Mother Basil grabbed me by the ear and dragged me out of the chamber.

"You're a love, Pocket," said the anchoress.

Mother Basil locked me in a closet in her chambers, then mid-way through the night, opened the door and handed in a crust of bread and a chamber pot. "Stay here until the bishop is on his way in the morning, and if anyone asks, you've been hung."

"Yes, Reverend Mother," said I.

She came to get me the next morning and hustled me out through the chapel. I'd never seen her so distraught. "You've been like a son to me, Pocket," she said, fussing about me, strapping a satchel and other bits of kit on me. "So it's going to pain me to send you off."

"But, Reverend Mother - "

"Hush, lad. We'll take you to the barn, hang you in front of a few farmers, then you're off to the south to meet up with a group of mummers[21] who will take you in."

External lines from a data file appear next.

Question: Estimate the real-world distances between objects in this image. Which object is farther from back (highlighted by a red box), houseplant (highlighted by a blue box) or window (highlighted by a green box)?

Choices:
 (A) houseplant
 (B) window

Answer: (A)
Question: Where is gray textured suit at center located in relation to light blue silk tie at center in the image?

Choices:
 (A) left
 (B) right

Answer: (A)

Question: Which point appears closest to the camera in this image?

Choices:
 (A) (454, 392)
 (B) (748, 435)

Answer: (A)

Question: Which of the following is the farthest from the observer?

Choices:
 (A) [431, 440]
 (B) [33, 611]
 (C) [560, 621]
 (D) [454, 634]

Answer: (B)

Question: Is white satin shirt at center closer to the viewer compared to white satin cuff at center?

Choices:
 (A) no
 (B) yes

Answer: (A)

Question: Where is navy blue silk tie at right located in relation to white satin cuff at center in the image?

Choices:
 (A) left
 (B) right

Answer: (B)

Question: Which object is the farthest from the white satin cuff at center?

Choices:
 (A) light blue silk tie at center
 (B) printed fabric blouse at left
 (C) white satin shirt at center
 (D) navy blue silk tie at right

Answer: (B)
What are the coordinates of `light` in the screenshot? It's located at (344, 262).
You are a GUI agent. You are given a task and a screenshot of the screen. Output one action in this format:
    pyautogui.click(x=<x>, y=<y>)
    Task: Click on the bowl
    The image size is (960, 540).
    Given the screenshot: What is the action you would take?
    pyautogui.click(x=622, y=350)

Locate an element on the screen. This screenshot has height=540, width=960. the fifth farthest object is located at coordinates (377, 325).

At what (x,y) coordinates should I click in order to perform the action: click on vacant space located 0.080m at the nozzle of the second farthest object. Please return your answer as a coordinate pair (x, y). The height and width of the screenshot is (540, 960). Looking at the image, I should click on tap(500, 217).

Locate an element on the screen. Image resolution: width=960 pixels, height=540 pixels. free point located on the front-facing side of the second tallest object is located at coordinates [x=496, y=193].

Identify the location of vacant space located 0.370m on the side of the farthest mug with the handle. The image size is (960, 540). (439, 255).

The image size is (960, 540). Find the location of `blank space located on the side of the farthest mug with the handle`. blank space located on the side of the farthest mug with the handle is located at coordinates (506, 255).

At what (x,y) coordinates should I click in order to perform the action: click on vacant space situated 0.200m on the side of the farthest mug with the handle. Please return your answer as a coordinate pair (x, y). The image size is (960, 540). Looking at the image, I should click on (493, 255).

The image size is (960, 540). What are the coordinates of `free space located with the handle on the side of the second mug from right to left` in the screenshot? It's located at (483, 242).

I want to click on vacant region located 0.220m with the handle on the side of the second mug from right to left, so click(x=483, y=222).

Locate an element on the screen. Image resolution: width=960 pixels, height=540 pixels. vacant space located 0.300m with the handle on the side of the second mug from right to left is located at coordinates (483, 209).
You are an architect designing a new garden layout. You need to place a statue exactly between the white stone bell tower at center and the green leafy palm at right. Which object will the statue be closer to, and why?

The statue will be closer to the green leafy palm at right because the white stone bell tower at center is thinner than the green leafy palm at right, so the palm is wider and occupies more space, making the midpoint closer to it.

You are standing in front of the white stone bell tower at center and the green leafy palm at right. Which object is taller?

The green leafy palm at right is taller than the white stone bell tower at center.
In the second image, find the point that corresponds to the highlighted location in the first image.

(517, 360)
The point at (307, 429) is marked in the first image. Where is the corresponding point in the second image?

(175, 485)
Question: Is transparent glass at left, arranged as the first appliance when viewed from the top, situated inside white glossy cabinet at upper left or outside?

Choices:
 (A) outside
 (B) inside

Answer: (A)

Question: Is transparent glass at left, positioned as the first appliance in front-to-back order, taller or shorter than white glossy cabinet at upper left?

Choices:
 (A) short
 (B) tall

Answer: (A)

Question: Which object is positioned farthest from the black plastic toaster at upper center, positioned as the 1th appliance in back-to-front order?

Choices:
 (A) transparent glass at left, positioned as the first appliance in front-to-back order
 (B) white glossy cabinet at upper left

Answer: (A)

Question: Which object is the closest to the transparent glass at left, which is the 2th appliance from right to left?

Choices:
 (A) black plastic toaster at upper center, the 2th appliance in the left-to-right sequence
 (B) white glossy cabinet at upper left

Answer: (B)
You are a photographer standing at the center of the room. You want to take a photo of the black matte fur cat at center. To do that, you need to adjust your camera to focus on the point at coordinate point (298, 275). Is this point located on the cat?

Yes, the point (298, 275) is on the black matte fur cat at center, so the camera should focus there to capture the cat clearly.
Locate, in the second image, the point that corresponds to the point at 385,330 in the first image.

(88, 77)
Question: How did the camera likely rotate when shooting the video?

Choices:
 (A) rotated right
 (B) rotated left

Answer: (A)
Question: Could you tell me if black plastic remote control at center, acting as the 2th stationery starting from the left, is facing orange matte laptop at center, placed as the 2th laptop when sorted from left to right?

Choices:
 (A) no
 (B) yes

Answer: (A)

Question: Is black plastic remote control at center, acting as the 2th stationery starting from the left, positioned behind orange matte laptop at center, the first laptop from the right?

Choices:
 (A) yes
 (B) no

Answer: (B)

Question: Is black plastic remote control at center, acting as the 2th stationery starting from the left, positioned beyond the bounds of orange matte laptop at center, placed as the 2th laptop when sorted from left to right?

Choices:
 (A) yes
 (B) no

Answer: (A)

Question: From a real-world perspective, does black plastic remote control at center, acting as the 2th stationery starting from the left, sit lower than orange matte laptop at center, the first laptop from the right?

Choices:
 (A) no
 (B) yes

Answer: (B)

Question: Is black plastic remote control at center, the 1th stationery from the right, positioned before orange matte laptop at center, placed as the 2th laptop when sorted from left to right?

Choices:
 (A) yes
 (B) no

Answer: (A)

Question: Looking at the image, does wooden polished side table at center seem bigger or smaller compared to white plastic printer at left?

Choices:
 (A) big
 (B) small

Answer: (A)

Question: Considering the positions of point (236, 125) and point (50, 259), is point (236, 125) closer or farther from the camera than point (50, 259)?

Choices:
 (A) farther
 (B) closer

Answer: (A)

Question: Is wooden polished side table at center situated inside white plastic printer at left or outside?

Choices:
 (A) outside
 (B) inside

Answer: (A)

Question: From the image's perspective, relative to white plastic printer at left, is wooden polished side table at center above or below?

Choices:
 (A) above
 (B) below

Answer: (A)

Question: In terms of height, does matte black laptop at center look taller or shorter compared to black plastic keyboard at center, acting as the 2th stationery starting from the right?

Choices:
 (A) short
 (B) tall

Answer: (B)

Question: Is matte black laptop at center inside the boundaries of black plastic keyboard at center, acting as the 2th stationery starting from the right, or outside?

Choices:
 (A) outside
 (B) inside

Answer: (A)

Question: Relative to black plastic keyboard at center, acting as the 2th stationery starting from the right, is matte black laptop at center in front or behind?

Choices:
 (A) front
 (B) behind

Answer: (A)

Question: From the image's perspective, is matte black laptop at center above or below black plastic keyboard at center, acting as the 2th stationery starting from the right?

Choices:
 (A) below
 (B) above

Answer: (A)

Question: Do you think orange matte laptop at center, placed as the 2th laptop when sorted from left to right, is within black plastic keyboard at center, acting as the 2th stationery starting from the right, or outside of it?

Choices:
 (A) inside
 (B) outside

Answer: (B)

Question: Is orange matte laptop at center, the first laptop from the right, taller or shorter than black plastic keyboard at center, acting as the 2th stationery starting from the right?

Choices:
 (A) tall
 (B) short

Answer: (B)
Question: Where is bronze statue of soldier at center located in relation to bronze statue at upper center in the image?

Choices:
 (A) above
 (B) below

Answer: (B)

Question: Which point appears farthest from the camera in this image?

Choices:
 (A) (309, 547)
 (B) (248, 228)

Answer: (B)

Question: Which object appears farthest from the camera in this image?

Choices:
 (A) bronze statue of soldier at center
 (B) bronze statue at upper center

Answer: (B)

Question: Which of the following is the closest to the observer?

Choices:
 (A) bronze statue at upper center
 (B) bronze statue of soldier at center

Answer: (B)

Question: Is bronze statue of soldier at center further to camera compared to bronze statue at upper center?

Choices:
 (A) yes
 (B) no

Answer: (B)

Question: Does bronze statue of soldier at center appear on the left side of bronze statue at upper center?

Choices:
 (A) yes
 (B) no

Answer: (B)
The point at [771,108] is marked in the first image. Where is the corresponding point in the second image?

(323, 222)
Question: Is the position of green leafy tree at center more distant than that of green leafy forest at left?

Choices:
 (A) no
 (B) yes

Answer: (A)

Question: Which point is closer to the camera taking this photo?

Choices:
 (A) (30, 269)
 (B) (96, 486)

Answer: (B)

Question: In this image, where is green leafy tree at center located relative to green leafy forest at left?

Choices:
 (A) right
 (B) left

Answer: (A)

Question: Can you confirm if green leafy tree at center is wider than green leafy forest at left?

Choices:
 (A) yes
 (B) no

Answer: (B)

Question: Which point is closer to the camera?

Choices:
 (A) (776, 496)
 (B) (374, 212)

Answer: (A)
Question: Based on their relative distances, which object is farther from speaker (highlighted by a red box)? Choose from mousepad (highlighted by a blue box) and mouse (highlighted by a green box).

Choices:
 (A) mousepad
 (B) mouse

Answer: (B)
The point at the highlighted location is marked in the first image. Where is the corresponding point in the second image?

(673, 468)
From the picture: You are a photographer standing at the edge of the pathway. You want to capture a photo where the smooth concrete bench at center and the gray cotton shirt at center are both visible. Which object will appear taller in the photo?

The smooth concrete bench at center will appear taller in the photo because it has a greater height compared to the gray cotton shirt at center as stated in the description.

"Beggin' pardon, mum, but if I'm hung, what will mummers do with me, a puppet show?"

"I'll not really hang you, just make it look good. We have to, lad, the bishop ordered it."

"Since when does the bishop order nuns to hang people?"

"Since you shagged the anchoress, Pocket."

At the mention of her I broke away from Mother Basil, ran through the abbey, down the old corridor and into the antechamber. The arrow cross was gone, completely bricked up and mortared in. "Thalia! Thalia!" I called. I screamed and beat the stones until my fists bled, but not a sound came from the other side of the wall. Ever.

The sisters pulled me away, tied my hands, and took me to the barn where I was hanged.